Nascida em Lisboa em 1956, ensina Literatura e Cultura Inglesa e Americana na Faculdade de Letras da Universidade do Porto. Doutorou-se em Literatura Norte-Americana, com uma tese sobre a poeta Emily Dickinson.

É autora de onze livros de poemas, entre os quais Minha Senhora de Quê (1990), Coisas de Partir (1993), Às Vezes o Paraíso (1998), Imagias (2002).

Também publicou obras para a infância, como Gaspar, o Dedo Diferente e Outras Histórias (1999), e A História da Aranha Leopoldina (2000).

Está traduzida para diversas línguas, como castelhano, inglês, francês, alemão, holandês, russo, búlgaro, croata, entre outras.

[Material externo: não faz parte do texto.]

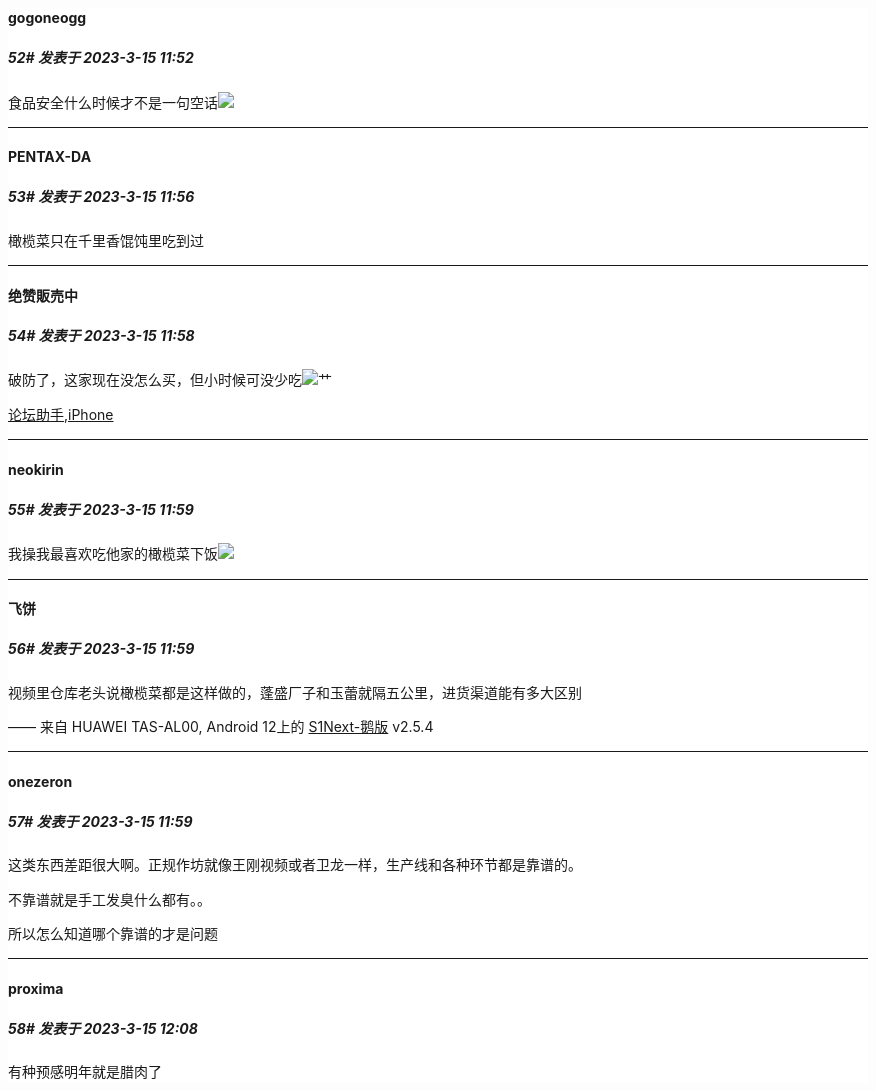 ####  gogoneogg  
##### 52#       发表于 2023-3-15 11:52

食品安全什么时候才不是一句空话<img src="https://static.saraba1st.com/image/smiley/face2017/067.png" referrerpolicy="no-referrer">

*****

####  PENTAX-DA  
##### 53#       发表于 2023-3-15 11:56

橄榄菜只在千里香馄饨里吃到过

*****

####  绝赞販売中  
##### 54#       发表于 2023-3-15 11:58

破防了，这家现在没怎么买，但小时候可没少吃<img src="https://static.saraba1st.com/image/smiley/face2017/217.gif" referrerpolicy="no-referrer">艹

[论坛助手,iPhone](https://bbs.saraba1st.com/2b/forum.php?mod=viewthread&amp;tid=2029836)

*****

####  neokirin  
##### 55#       发表于 2023-3-15 11:59

我操我最喜欢吃他家的橄榄菜下饭<img src="https://static.saraba1st.com/image/smiley/face2017/125.png" referrerpolicy="no-referrer">

*****

####  飞饼  
##### 56#       发表于 2023-3-15 11:59

视频里仓库老头说橄榄菜都是这样做的，蓬盛厂子和玉蕾就隔五公里，进货渠道能有多大区别

—— 来自 HUAWEI TAS-AL00, Android 12上的 [S1Next-鹅版](https://github.com/ykrank/S1-Next/releases) v2.5.4

*****

####  onezeron  
##### 57#       发表于 2023-3-15 11:59

这类东西差距很大啊。正规作坊就像王刚视频或者卫龙一样，生产线和各种环节都是靠谱的。

不靠谱就是手工发臭什么都有。。

所以怎么知道哪个靠谱的才是问题

*****

####  proxima  
##### 58#       发表于 2023-3-15 12:08

有种预感明年就是腊肉了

Sairá este ano um livro seu na Suécia e uma antologia de poemas na Itália.

Desde a idade de nove anos vive na cidade de Leça da Palmeira, de frente pro mar, perto da cidade do Porto.

Em 2007 recebeu o Prêmio de Poesia Correntes D’Escritas /Casino da Póvoa, pelo livro A Gênese do Amor (2005), também galardoado na Itália com o Prêmio de Poesia Giuseppe Acerbi.

Em 2008, recebeu o Grande Prêmio de Poesia da Associação Portuguesa de Escritores pelo livro Entre dois rios e outras noites (2007).

A entrevistada faz do poema um caminho através do silêncio.

Nele percorre a concretude e a transcendência dos seres e coisas do mundo.

Parece vir de outras esferas essa experiência de existir e de contar que habita os poemas de Ana Luísa.

De Lisboa com o Tejo ao fundo, viagem pelas delícias e asperezas do verbo e do ser, passagem por anjos caídos, andanças até a mais alta estrela, retorno ao chão humilde dos solitários e abandonados, o peso do tempo a suportar, tudo pode ser matéria de poesia aos olhos e ao coração da poeta.